Les marchés très peu confiants ont réagi par la fixation de niveaux record de taux d’emprunts italiens (6,76 pour cent le 8 novembre), un niveau insoutenable sur la durée au regard de la dette colossale du pays (environ 120 pour cent du PIB). Autre signal – si besoin en était – de l’extrême nervosité des marchés : même, le Fonds de secours de la zone euro, qui dispose de la garantie des États membres, a dû emprunter à des taux plus élevés ces derniers jours pour pouvoir aider l’Irlande.
Mario Draghi, le nouveau président de la BCE, a annoncé, lundi soir, une mission d’experts à Rome pour évaluer la situation du pays. La Commission jugeant situation économique « très inquiétante », a fait de même le lendemain, alors que Silvio Berlusconi venait d’essuyer un vote parlementaire témoignant de la perte de sa majorité absolue à la Chambre des députés. Le pire a pu être évité grâce à l’abstention des députés de centre-gauche sur ce vote du bilan 2010 de l’État italien. La présidence italienne a pris acte de cette défiance en annonçant dans la soirée du 8 novembre la démission de Berlusconi après l’adoption des mesures promises à l’UE pour endiguer la crise, d’abord au Sénat d’ici le 18 novembre et ensuite à la Chambre des députés d’ici à la fin du mois. Les bourses américaines asiatiques et européennes se sont un peu reprises dans la foulée de cette annonce, pour très vite retomber dans le rouge.
Les responsables européens n’imposent pas à l’Italie d’afficher une unité nationale qu’ils demandent à la Grèce car comme l’a souligné Jean-Claude Junker :« l’Italie n’est pas sous plan de sauvetage », a-t-il dit.
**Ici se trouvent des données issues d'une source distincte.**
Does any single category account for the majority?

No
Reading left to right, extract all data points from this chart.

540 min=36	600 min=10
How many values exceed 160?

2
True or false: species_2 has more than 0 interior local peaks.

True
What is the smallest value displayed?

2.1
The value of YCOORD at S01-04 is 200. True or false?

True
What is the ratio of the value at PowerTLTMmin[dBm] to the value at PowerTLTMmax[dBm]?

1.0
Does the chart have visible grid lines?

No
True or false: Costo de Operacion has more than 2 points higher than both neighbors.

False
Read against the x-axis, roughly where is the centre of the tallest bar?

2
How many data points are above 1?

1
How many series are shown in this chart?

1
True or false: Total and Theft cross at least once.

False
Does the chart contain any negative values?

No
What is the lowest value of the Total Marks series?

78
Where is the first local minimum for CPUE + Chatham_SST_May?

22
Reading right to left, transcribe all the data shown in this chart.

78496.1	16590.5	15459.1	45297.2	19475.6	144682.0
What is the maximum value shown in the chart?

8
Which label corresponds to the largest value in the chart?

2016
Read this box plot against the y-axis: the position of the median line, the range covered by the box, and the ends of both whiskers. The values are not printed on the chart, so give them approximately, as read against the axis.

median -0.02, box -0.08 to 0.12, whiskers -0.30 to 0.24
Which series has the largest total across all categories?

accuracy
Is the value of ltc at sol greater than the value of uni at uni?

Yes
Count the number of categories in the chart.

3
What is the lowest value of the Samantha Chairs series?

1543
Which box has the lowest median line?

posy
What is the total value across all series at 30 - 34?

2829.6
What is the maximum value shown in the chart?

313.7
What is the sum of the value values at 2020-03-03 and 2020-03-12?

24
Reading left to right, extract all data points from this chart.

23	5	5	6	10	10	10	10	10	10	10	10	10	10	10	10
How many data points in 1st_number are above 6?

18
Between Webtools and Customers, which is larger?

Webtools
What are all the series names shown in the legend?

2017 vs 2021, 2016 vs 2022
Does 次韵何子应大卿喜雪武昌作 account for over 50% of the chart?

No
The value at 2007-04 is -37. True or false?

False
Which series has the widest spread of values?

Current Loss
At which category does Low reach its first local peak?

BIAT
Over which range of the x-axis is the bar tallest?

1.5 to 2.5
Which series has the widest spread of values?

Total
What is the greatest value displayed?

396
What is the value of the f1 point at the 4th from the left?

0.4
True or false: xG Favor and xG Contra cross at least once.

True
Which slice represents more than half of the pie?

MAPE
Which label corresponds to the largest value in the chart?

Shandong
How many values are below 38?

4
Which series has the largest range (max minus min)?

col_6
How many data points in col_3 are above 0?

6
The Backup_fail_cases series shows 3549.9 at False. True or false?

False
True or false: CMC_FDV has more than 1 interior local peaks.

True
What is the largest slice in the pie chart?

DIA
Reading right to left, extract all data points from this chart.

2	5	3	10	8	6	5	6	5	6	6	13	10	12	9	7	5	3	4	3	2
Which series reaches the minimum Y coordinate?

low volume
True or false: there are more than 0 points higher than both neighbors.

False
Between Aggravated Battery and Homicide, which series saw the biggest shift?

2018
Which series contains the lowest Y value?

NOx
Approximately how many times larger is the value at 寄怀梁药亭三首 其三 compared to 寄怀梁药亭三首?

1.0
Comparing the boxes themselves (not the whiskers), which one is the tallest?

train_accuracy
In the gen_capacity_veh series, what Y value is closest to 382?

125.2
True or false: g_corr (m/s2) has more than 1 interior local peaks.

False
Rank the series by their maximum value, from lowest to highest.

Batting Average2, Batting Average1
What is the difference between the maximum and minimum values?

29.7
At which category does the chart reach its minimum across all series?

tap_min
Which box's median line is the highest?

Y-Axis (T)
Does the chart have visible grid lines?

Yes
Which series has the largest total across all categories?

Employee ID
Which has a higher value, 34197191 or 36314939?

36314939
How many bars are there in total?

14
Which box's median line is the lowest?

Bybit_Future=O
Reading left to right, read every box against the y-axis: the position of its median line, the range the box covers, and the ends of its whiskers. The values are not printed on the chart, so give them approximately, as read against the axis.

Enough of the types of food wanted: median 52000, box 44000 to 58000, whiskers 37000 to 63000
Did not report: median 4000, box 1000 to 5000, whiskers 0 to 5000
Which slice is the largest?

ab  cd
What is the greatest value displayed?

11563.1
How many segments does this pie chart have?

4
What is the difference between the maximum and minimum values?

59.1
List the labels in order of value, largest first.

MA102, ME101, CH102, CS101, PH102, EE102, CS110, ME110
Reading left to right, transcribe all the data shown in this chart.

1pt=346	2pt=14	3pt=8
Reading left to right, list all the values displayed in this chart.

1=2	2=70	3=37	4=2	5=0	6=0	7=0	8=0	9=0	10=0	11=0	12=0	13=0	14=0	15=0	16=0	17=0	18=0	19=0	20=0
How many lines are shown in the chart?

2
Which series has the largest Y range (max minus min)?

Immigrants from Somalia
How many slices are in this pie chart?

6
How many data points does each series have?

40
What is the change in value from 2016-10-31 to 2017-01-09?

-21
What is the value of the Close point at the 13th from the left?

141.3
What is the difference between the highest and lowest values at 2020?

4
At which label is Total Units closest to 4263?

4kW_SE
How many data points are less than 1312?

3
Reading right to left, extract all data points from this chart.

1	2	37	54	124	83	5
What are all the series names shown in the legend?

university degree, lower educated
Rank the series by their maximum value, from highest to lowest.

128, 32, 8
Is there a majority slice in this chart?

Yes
Mais pour pouvoir riposter de manière décisive, il leur faudrait disposer d’une force de frappe plus puissante du Fonds européens de stabilité financière (FESF), qui doit passer de 440 milliards d’euros à 1 000 milliards d’euros sans recourir pour autant à un recours supplémentaire des États membres, sur la base du compromis conclu, au forceps, le 27 octobre par les chefs d’État et de gouvernement. Or, ce renforcement fait l’objet de discussions qui risquent de se prolonger, car les États européens n’arrivent pas à un consensus sur les deux options possibles pour le mettre en œuvre. La première consisterait à transformer le Fonds en un mécanisme d’assurance, en vue d’inciter les investisseurs à acheter des titres de dette de pays fragilisés tout en garantissant une partie de leurs pertes éventuelles. La seconde, éventuellement combinée à la première, viserait à créer des fonds spéciaux liés au FESF, potentiellement adossés au FMI, pour accueillir les financements d’investisseurs européens ou des fonds souverains des pays émergents. Cette solution n’a pas, lors du G20, été accueillie avec enthousiasme par ces derniers, notamment en provenance d’Asie. Un accord partiel n’est pas attendu avant décembre, et le nouveau dispositif de sauvetage « ne sera pas opérationnel avant février », a prévenu Jean-Claude Juncker à l’issue de la réunion de lundi.
Ces longues discussions et l’urgence de la situation pourrait relancer les débats sur une troisième possibilité impliquant davantage la BCE à laquelle serait adossé le FESF pour en faire une banque. Cette thèse, soutenue par la France, les pays latins, le Royaume-Uni, les États-Unis et les pays émergents, est pour l’heure rejetée par l’Allemagne et la BCE.